This area of study approaches museums as complex social, economic, and political institutions amenable to historical, theoretical, and practical study. Emerging from European princely, aristocratic, and mercantile collections of artificial and natural curiosities, museums entered the public sphere between the sixteenth and nineteenth centuries. They developed new paradigms of collection acquisition, categorization, scholarship, conservation, and display. Proliferating worldwide, museums of all kinds reflect the social and economic developments of industrialization, colonialism, and the movements of peoples. Scholarship at museums includes conservation science devoted to understanding the material properties of collection items. We bring together human science and material science skills focused on museums to expand the toolkit of material culture scholars.

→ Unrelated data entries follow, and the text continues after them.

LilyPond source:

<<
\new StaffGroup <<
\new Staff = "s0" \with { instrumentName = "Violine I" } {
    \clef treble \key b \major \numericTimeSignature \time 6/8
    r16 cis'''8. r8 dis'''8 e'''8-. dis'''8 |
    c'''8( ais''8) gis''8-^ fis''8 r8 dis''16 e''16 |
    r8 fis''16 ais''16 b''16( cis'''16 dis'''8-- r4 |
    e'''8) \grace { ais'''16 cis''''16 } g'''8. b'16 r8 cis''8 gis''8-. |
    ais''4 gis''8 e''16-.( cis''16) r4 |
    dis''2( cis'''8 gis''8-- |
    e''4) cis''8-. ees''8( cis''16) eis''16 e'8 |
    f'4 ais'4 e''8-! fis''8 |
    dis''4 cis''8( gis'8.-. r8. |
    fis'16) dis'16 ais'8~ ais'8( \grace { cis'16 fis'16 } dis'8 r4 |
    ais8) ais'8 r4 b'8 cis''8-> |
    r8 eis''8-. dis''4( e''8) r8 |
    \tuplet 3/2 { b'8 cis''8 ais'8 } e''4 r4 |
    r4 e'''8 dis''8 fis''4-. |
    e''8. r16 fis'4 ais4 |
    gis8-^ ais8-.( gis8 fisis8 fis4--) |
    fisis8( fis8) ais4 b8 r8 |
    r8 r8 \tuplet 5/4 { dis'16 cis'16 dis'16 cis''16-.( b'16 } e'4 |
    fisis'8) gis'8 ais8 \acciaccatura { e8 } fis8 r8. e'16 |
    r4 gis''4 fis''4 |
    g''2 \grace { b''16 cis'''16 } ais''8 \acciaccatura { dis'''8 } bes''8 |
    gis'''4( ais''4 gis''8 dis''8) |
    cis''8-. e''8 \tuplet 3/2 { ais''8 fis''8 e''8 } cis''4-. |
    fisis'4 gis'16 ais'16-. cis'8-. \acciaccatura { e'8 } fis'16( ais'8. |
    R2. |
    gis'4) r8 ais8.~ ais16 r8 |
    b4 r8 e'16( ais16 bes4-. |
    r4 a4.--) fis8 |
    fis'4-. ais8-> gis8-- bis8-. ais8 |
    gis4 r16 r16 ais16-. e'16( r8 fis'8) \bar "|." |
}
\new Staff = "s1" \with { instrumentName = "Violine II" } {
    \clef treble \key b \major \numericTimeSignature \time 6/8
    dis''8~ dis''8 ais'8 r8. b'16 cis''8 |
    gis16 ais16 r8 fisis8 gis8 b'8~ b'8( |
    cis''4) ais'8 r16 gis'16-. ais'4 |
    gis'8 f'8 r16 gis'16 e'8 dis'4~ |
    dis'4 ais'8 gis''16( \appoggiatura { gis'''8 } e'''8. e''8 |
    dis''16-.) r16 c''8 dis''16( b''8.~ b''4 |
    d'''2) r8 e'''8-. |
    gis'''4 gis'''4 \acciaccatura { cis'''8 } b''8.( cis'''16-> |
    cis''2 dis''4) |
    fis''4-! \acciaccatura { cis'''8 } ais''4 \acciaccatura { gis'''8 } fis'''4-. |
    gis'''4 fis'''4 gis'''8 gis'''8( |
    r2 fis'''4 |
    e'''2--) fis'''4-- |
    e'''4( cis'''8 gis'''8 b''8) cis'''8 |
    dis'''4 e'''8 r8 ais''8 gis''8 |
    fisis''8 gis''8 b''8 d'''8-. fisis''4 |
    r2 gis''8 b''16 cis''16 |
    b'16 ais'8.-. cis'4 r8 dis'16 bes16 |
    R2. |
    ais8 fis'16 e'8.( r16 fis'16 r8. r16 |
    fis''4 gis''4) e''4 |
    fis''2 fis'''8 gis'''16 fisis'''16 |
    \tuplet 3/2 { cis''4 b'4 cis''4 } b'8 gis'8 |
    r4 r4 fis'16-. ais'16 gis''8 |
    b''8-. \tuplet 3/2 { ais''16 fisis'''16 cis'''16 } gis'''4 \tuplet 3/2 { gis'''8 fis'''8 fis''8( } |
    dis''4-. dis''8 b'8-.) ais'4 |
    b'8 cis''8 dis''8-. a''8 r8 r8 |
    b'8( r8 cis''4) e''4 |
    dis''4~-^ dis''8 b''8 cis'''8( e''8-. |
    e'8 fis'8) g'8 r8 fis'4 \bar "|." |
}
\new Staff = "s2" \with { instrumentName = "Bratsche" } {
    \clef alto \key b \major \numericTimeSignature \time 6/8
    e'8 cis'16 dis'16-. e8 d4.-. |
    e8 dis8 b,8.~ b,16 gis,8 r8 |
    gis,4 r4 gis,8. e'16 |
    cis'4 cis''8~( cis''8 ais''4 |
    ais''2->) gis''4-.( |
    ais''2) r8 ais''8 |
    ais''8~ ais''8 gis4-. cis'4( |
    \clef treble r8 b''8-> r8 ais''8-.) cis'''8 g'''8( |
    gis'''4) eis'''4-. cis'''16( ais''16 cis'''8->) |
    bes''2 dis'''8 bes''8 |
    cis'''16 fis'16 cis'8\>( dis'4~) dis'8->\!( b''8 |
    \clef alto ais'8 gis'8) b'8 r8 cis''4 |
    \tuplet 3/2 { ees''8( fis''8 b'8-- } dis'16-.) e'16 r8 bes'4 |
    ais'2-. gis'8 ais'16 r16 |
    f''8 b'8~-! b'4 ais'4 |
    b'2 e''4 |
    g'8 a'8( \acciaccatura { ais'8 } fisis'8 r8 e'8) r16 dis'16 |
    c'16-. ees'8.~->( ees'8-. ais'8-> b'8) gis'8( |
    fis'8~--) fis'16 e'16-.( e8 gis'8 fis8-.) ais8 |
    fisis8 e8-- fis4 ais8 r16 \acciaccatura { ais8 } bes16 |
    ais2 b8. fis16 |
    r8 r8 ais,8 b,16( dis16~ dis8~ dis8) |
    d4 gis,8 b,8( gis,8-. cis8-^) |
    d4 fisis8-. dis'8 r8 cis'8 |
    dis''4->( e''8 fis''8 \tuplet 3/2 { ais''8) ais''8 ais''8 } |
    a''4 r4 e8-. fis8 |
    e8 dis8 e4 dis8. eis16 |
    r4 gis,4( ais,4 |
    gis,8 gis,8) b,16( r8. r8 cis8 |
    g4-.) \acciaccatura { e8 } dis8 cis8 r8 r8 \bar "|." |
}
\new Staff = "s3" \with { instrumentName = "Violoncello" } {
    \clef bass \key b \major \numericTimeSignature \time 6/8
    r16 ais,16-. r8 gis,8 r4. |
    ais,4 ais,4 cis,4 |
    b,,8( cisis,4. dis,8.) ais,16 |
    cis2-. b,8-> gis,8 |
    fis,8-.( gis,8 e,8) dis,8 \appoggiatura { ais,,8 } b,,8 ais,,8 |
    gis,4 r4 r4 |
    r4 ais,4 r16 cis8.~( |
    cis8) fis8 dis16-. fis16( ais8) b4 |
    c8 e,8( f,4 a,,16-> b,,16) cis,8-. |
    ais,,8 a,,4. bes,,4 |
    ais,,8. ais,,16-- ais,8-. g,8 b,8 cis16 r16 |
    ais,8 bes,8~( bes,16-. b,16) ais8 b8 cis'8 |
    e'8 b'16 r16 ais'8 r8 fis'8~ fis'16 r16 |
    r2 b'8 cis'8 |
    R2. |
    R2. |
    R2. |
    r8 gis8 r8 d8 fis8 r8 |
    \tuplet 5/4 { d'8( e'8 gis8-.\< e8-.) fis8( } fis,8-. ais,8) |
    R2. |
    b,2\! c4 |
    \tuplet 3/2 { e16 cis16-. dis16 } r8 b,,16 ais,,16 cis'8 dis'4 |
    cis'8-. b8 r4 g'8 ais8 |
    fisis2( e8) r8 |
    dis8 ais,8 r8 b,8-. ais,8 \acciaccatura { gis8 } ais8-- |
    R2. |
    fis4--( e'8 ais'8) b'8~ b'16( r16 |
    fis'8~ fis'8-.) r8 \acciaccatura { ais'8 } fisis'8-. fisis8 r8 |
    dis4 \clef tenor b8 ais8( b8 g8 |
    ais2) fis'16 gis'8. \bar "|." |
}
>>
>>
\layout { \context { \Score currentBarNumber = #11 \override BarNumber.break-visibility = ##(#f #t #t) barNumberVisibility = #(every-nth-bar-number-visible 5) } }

Courses address the origins and spread of museums, the history of collecting and museum acquisition, conservation, curatorial and scientific museum scholarship, and public education and outreach. Courses span the temporal, geographic, and disciplinary range of our faculty and the broad variety of objects studied at BGC. Collaborative projects among faculty, students, and Gallery staff have included numerous main gallery or Focus Exhibitions and publications such as New York Crystal Palace 1853, Confluences: An American Expedition to Northern Burma, 1935, and Salvaging the Past: Georges Hoentschel and French Decorative Arts from the Metropolitan Museum of Art. The Mellon Foundation-funded project Cultures of Conservation, culminated in symposia and the Gallery exhibition Conserving Active Matter, which lives on as a digital project. Partnerships with the Museum of Arts and Design, the Brooklyn Museum, and the Metropolitan Museum of Art support ongoing initiatives in curatorial practice. Our students emerge equipped to think about museums as protean institutions at the center of contemporary cultural policy.